41% dos açorianos considera satisfatório desenvolvimento do turismo no arquipélago
Pelo menos 41% dos açorianos considera satisfatório e 13% bastante satisfatório o desenvolvimento atual do turismo no arquipélago, embora ressalvem o aumento do custo de vida, avança o inquérito do Observatório Regional do Turismo (ORT), que integra a Rede Internacional de Observatórios de Turismo Sustentável.
Segundo o mesmo inquérito, que é relativo a 2024 e que compreendeu 833 respostas nas ilhas do Faial, Terceira e São Miguel (as mais representativas da região em termos de população e economia), só 7% dos inquiridos considera o turismo pouco satisfatório e 3% muito pouco satisfatório.
Quando questionados se o turismo atrai investimento para a sua ilha 84,1% considera que sim, mas 77,6% considera que aumenta os preços dos terrenos e das casas para compra ou arrendamento.
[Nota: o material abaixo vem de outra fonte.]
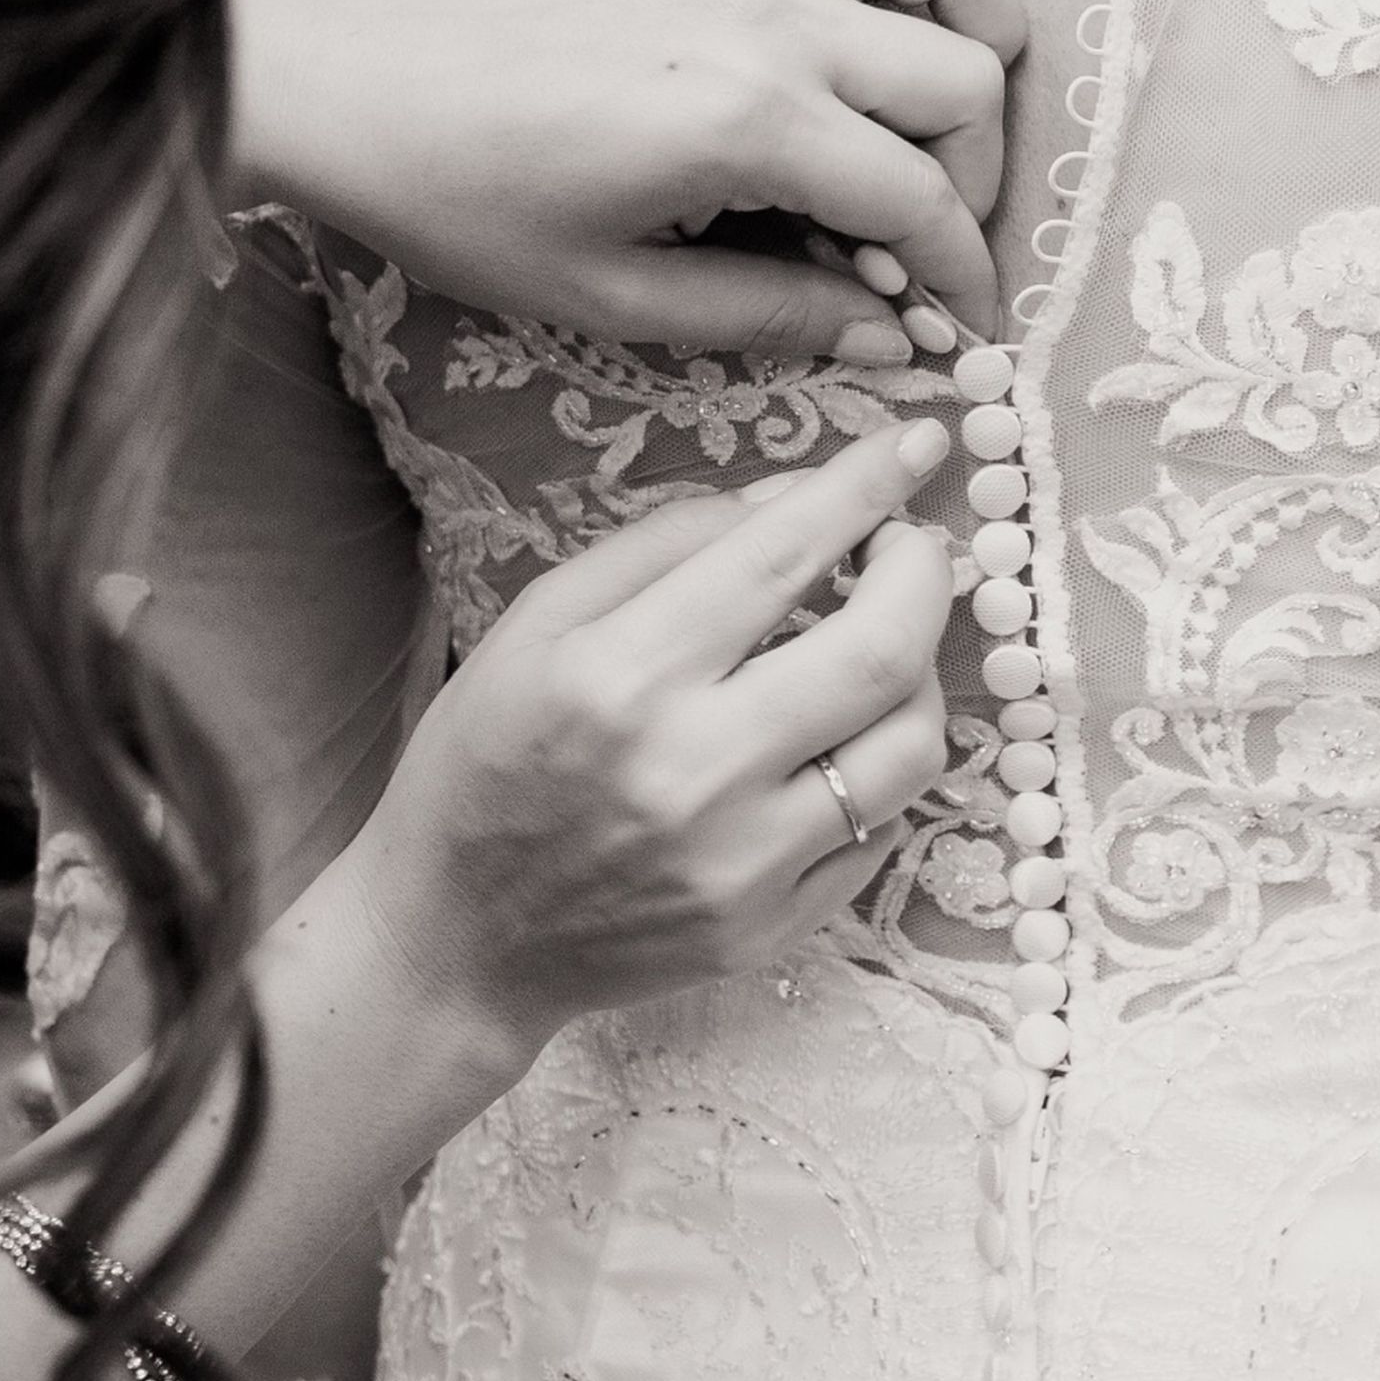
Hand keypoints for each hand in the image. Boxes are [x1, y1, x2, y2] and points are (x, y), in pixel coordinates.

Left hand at [230, 0, 1024, 348]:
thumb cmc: (478, 205)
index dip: (960, 276)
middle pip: (961, 78)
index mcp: (754, 124)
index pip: (922, 202)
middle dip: (970, 171)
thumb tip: (897, 338)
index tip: (959, 327)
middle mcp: (775, 19)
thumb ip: (777, 315)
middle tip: (916, 237)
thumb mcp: (622, 298)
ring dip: (961, 21)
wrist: (375, 94)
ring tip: (926, 103)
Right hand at [341, 418, 953, 1069]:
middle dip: (922, 573)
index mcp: (621, 676)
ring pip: (911, 745)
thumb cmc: (487, 760)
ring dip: (919, 671)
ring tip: (877, 645)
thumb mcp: (541, 621)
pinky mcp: (772, 925)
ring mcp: (742, 862)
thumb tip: (797, 495)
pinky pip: (885, 827)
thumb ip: (669, 542)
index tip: (917, 441)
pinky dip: (881, 763)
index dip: (866, 485)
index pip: (782, 556)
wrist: (457, 940)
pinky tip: (839, 738)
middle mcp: (693, 771)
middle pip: (881, 651)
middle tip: (906, 546)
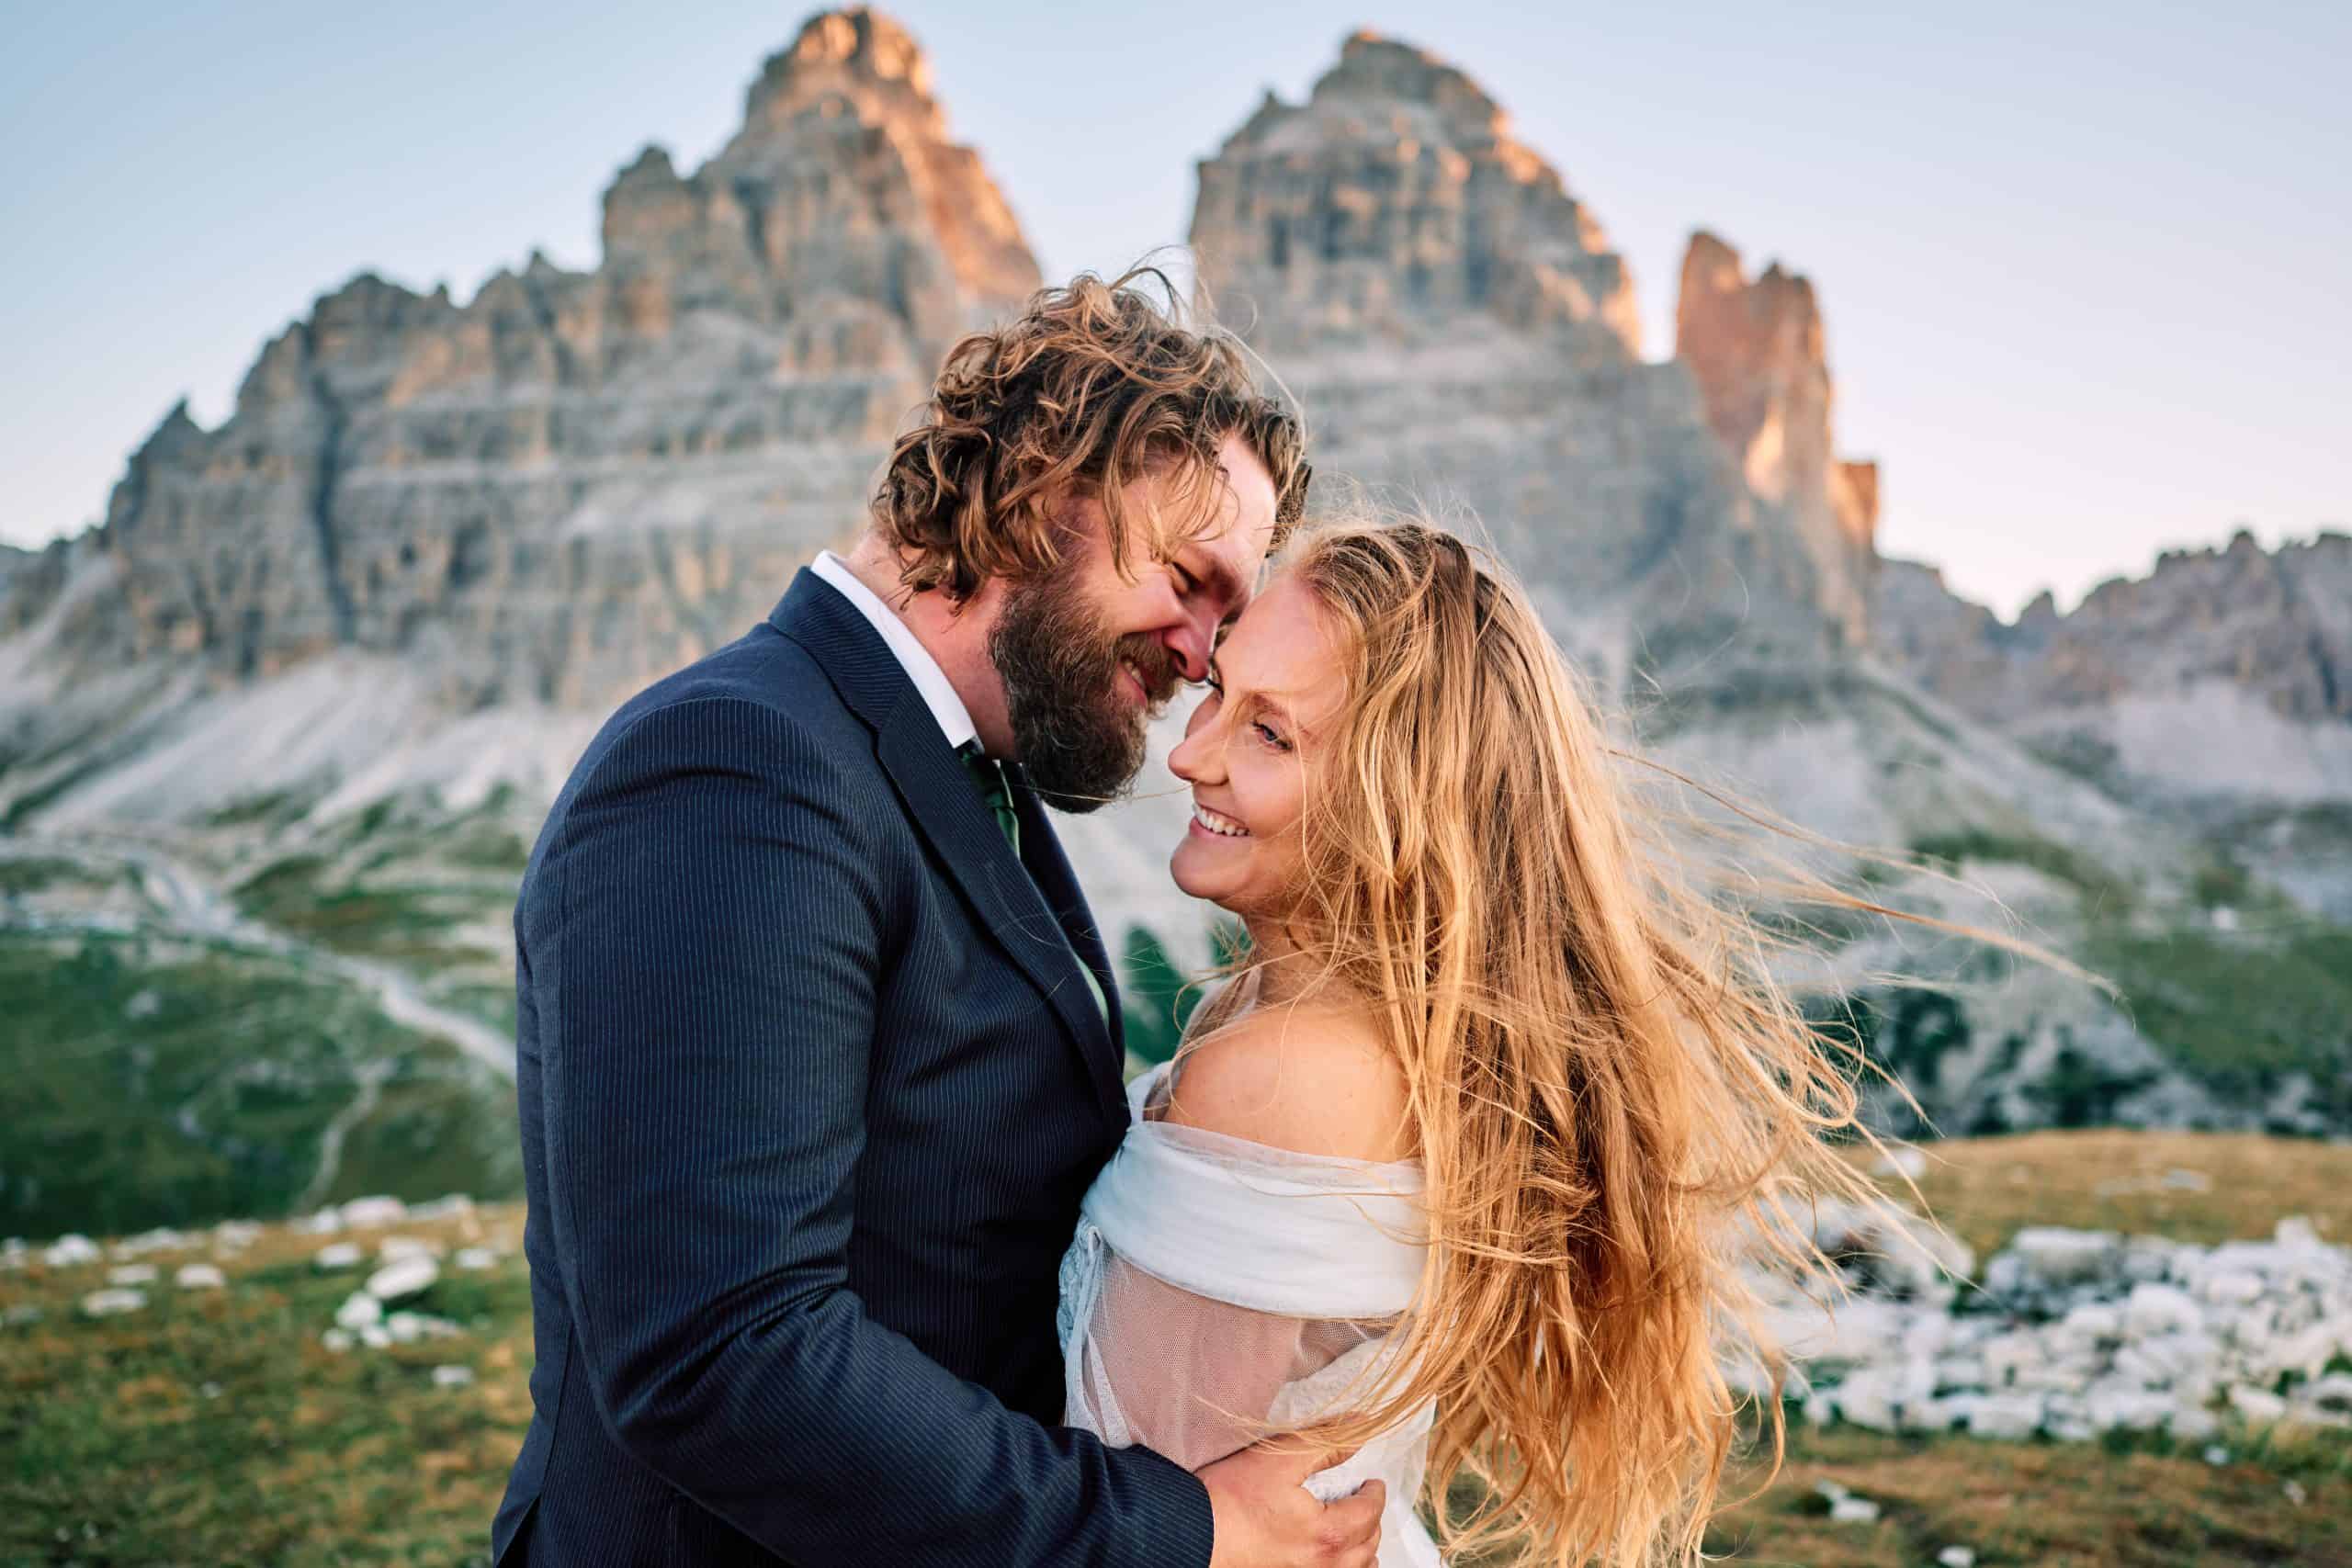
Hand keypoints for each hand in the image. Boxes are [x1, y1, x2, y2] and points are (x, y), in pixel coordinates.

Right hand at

Também 78,6% diz que o turismo aumenta os preços dos bens, serviços e produtos e 71,6% que aumenta o custo de vida.
No que diz respeito à criação de postos de trabalho, o ORT revela que 79% responde afirmativamente, enquanto 53,5% aponta a falta de recursos humanos qualificados no setor.
O mesmo documento avança que o turismo aumenta a oferta de eventos culturais, por exemplo festas, concertos e outras manifestações artísticas (67,1%), contribui para a conservação e restauro do património construído (67,8%) e valoriza o património imaterial (68,3%).
No entanto, 63,0% de os açorianos questionados neste estudo acreditam que o turismo aumenta os níveis de poluição, enquanto 59,7% é da opinião que o número de turistas está a causar uma elevada pressão sobre o ambiente natural dos Açores nas épocas altas.
Entre as sugestões avançadas pelos residentes para o desenvolvimento turístico está “a aposta na qualificação e formação dos colaboradores, a imposição de limites no número de visitantes em determinados locais, a preservação dos espaços verdes, a melhoria da rede de transportes públicos com mais rotas e horários e uma aposta no turista que deixa mais valor no destino”, mas também “o aumento dos recursos humanos no setor turístico, a fiscalização e controlo do número de alojamentos locais, uma aposta na política de preços, a existência de mais companhias aéreas a voar para os Açores com preços competitivos, a construção de mais parques de estacionamento e a limitação à construção de grandes empreendimentos para evitar o turismo de massas”.
Pelo menos 24,3% dos inquiridos acredita que a falta de mão de obra qualificada e os preços elevados para a qualidade oferecida vão afetar o desenvolvimento turístico nos Açores a longo prazo.
No que toca à sustentabilidade, 75,7% considera que os Açores estão a seguir um modelo sustentável, contra 24,3% que não tem a mesma opinião, justificando a resposta com o facto do atual modelo estar a gerar demasiada pressão sobre os recursos ambientais. A falta de planeamento e ordenamento da oferta e o excesso de alojamento local são apontados como causas para uma futura falta de sustentabilidade.